Par exemple, le câble devait initialement mesurer 1 371 km et comporter 48 paires de fibres, chacune capable de gérer des débits de transfert de données de 27 à 29 Tbit/s. Cependant, sa longueur a depuis été étendue à 1 600 km afin d'intégrer de nouveaux points d'atterrissage au Royaume-Uni, aux Pays-Bas, en Allemagne, au Danemark et en Norvège (une connectivité supplémentaire avec la France est également prévue, mais les négociations concernant les points d'atterrissage sont toujours en cours).

Le câble est désormais un système à 24 paires de fibres optiques offrant une capacité totale allant jusqu'à 1 Pbit/s (contre 1,3 Pbit/s auparavant) et n'est plus multicœur. Cependant, ce nouveau câble devrait être capable de fournir des débits de données de 37 Tbit/s par paire de fibres sur sa plus longue portée. De plus, il tient compte des tensions internationales actuelles et des préoccupations sécuritaires, car le câble sous-marin est entièrement blindé et protégé sur toute sa longueur. La latence sera également améliorée jusqu'à 5,5 millisecondes sur certains itinéraires.

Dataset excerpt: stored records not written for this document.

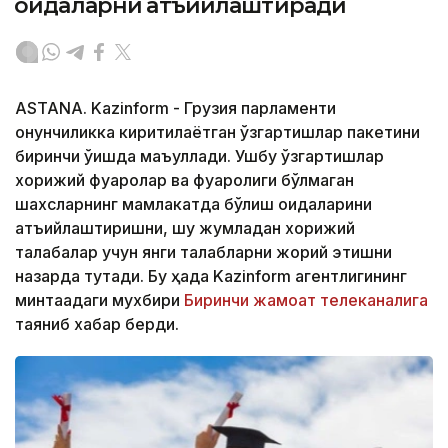
қоидаларни қатъийлаштиради
ASTANA. Kazinform - Грузия парламенти
қонунчиликка киритилаётган ўзгартишлар пакетини
биринчи ўқишда маъқуллади. Ушбу ўзгартишлар
хорижий фуқаролар ва фуқаролиги бўлмаган
шахсларнинг мамлакатда бўлиш қоидаларини
қатъийлаштиришни, шу жумладан хорижий
талабалар учун янги талабларни жорий этишни
назарда тутади. Бу ҳақда Kazinform агентлигининг
минтақадаги мухбири
Биринчи жамоат телеканалига
таяниб хабар берди.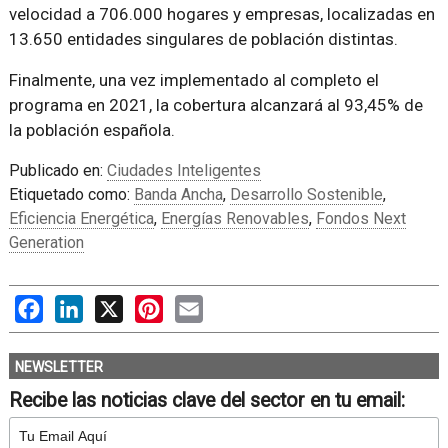
velocidad a 706.000 hogares y empresas, localizadas en
13.650 entidades singulares de población distintas.
Finalmente, una vez implementado al completo el
programa en 2021, la cobertura alcanzará al 93,45% de
la población española.
Publicado en:
Ciudades Inteligentes
Etiquetado como:
Banda Ancha
,
Desarrollo Sostenible
,
Eficiencia Energética
,
Energías Renovables
,
Fondos Next
Generation
Facebook
LinkedIn
X
Pinterest
Email
NEWSLETTER
Recibe las noticias clave del sector en tu email:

L’IOEMA envisage également d’ajouter des capteurs au système afin d’en faire le premier câble intelligent d’Europe du Nord (ces capteurs seront destinés à des applications scientifiques et de défense). L’IOEMA collabore à cette initiative avec des partenaires tels qu’Eurofiber, Arelion, Colt, EXA Infrastructure (Royaume-Uni), Relined, Bulk et EWE TEL.

REMARQUE : 1 Pbps (pétabit) équivaut à 1000 Tbps (térabits) ou 1 000 000 Gbps (gigabits).